A science experiment with Outdoor Lab director Neil Heinekamp. Photo by Lisa Helfert

Head into the rolling hills of Fauquier County on a school day and you never know what you might stumble upon: Third-graders attempting to lift a teacher off the ground using pulleys and levers (it’s part of a lesson on physics). Sixth-graders foraging for food and then building a fire to hone their survival skills. High school students orienteering on a mountainside, compasses in hand. Or fifth-graders trekking through the woods after dark, sans flashlights, in search of nocturnal creatures. (For the latter age group, this annual overnight trip, which also includes lessons on water quality, weather patterns, geological formations and animal taxonomy, along with tent-camping, campfires and cookouts, is a rite of passage in their last year of elementary school.)

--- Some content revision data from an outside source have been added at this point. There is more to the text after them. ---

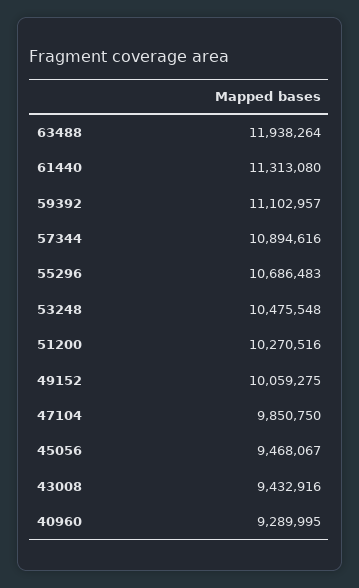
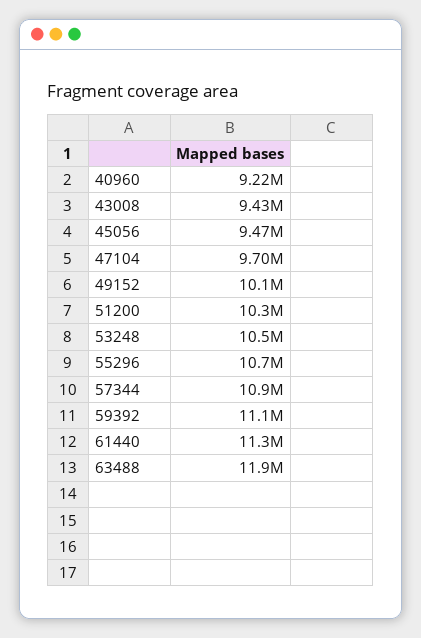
  {
    "63488": 11938264,
    "61440": 11313080,
    "59392": 11102957,
    "57344": 10894616,
    "55296": 10686483,
    "53248": 10475548,
    "51200": 10270516,
    "49152": 10059275,
-   "47104": 9850750,
+   "47104": 9700000,
    "45056": 9468067,
    "43008": 9432916,
-   "40960": 9289995
+   "40960": 9220000
  }

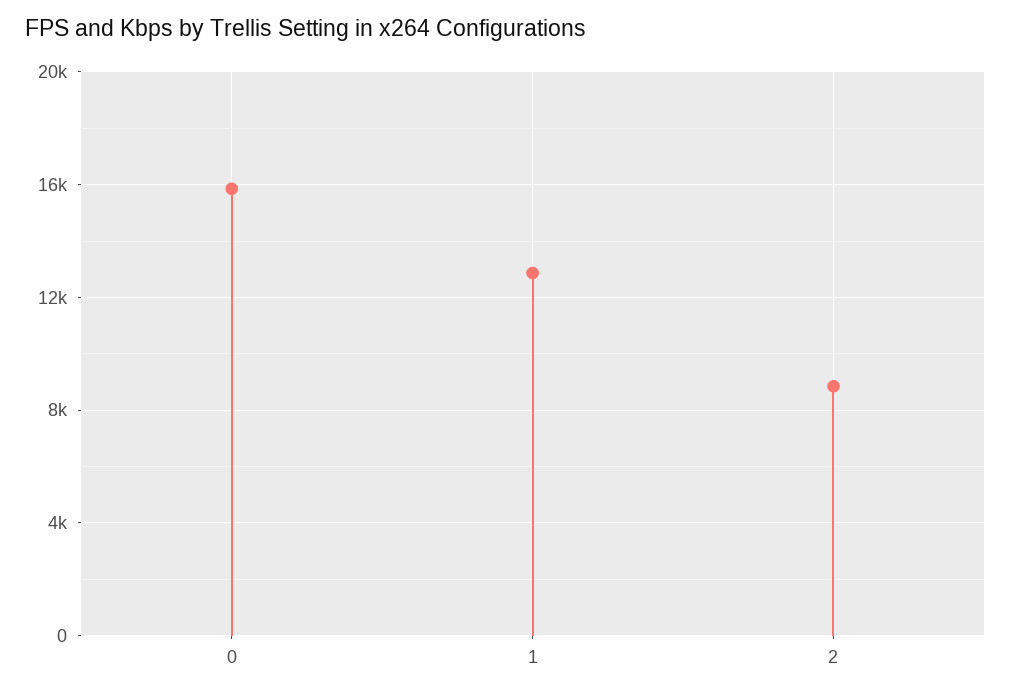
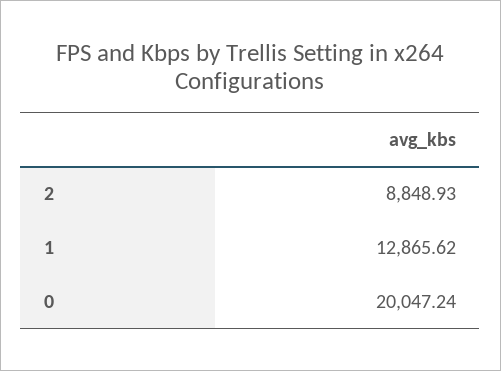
  {
-   "0": 16000,
+   "0": 20047.24,
    "1": 12865.62,
    "2": 8848.93
  }

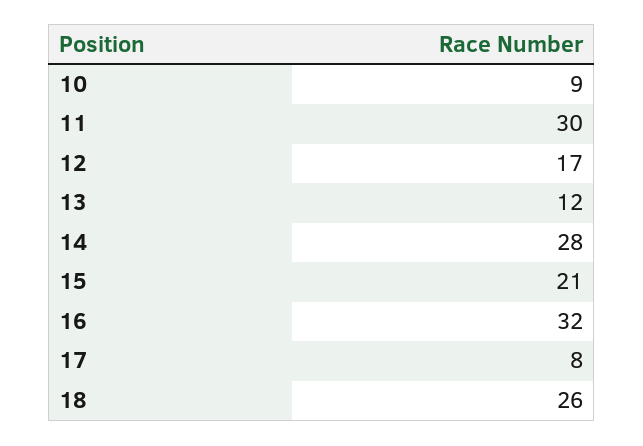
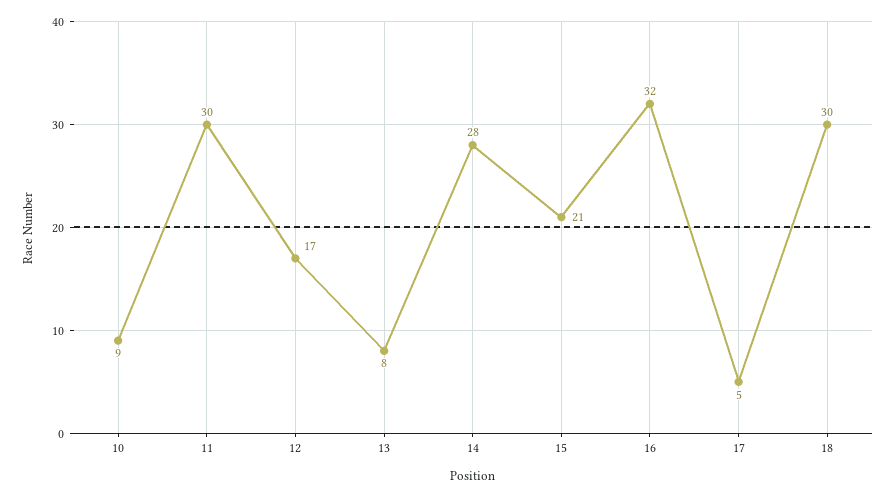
  {
    "10": 9,
    "11": 30,
    "12": 17,
-   "13": 12,
+   "13": 8,
    "14": 28,
    "15": 21,
    "16": 32,
-   "17": 8,
+   "17": 5,
-   "18": 26
+   "18": 30
  }

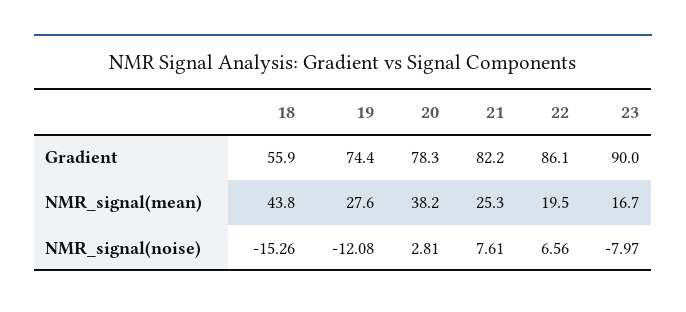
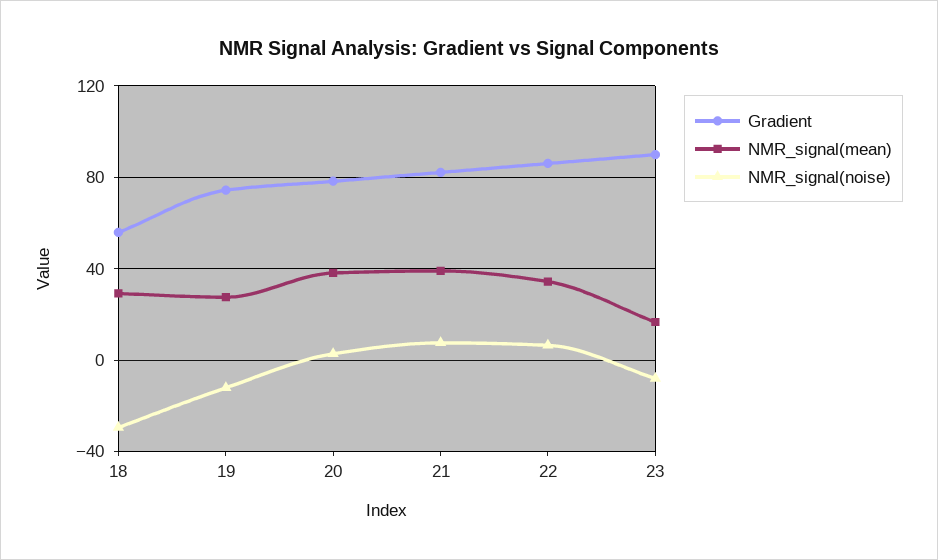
  {
    "Gradient": {
      "18": 55.9,
      "19": 74.4,
      "20": 78.3,
      "21": 82.2,
      "22": 86.1,
      "23": 90
    },
    "NMR_signal(mean)": {
-     "18": 43.8,
+     "18": 30,
      "19": 27.6,
      "20": 38.2,
-     "21": 25.3,
+     "21": 40,
-     "22": 19.5,
+     "22": 35,
      "23": 16.7
    },
    "NMR_signal(noise)": {
-     "18": -15.26,
+     "18": -30,
      "19": -12.08,
      "20": 2.81,
      "21": 7.61,
      "22": 6.56,
      "23": -7.97
    }
  }

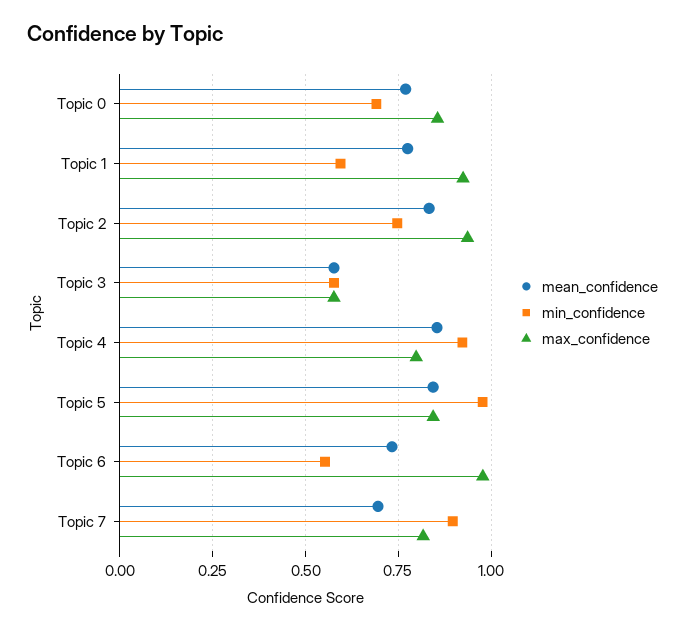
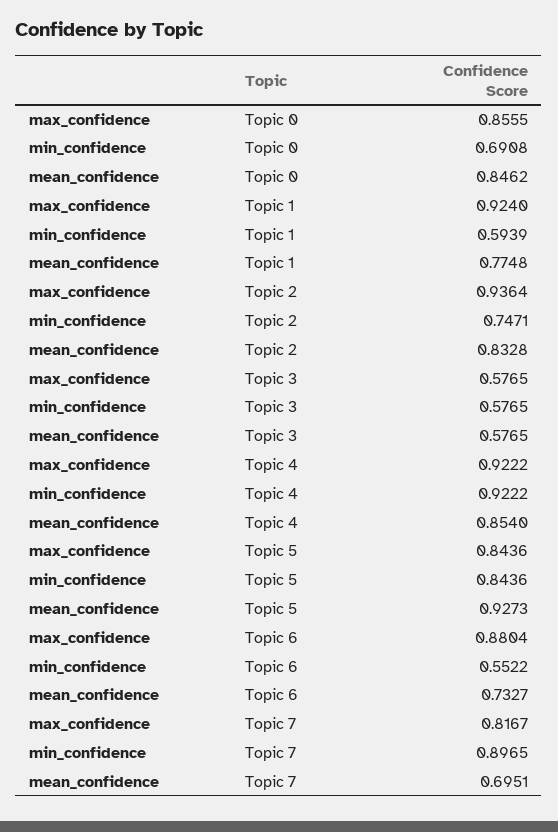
  {
    "mean_confidence": {
-     "Topic 0": 0.775,
+     "Topic 0": 0.8462,
      "Topic 1": 0.7748,
      "Topic 2": 0.8328,
      "Topic 3": 0.5765,
      "Topic 4": 0.854,
-     "Topic 5": 0.85,
+     "Topic 5": 0.9273,
      "Topic 6": 0.7327,
      "Topic 7": 0.6951
    },
    "min_confidence": {
      "Topic 0": 0.6908,
      "Topic 1": 0.5939,
      "Topic 2": 0.7471,
      "Topic 3": 0.5765,
      "Topic 4": 0.9222,
-     "Topic 5": 0.975,
+     "Topic 5": 0.8436,
      "Topic 6": 0.5522,
      "Topic 7": 0.8965
    },
    "max_confidence": {
      "Topic 0": 0.8555,
      "Topic 1": 0.924,
      "Topic 2": 0.9364,
      "Topic 3": 0.5765,
-     "Topic 4": 0.8,
+     "Topic 4": 0.9222,
      "Topic 5": 0.8436,
-     "Topic 6": 0.975,
+     "Topic 6": 0.8804,
      "Topic 7": 0.8167
    }
  }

Outdoor Lab—shorthand for The Phoebe Hall Knipling Outdoor Lab—is a 225-acre living classroom that welcomes more than 9,000 Arlington Public Schools students to its grounds every year. Directed by Arlington naturalist Neil Heinekamp, the all-season operation has a spring-fed stream, a pond, hiking trails, plant and animal identification areas, camping sites, a kitchen and dining facilities—and even an observatory with a 10-inch reflecting telescope for astronomy studies.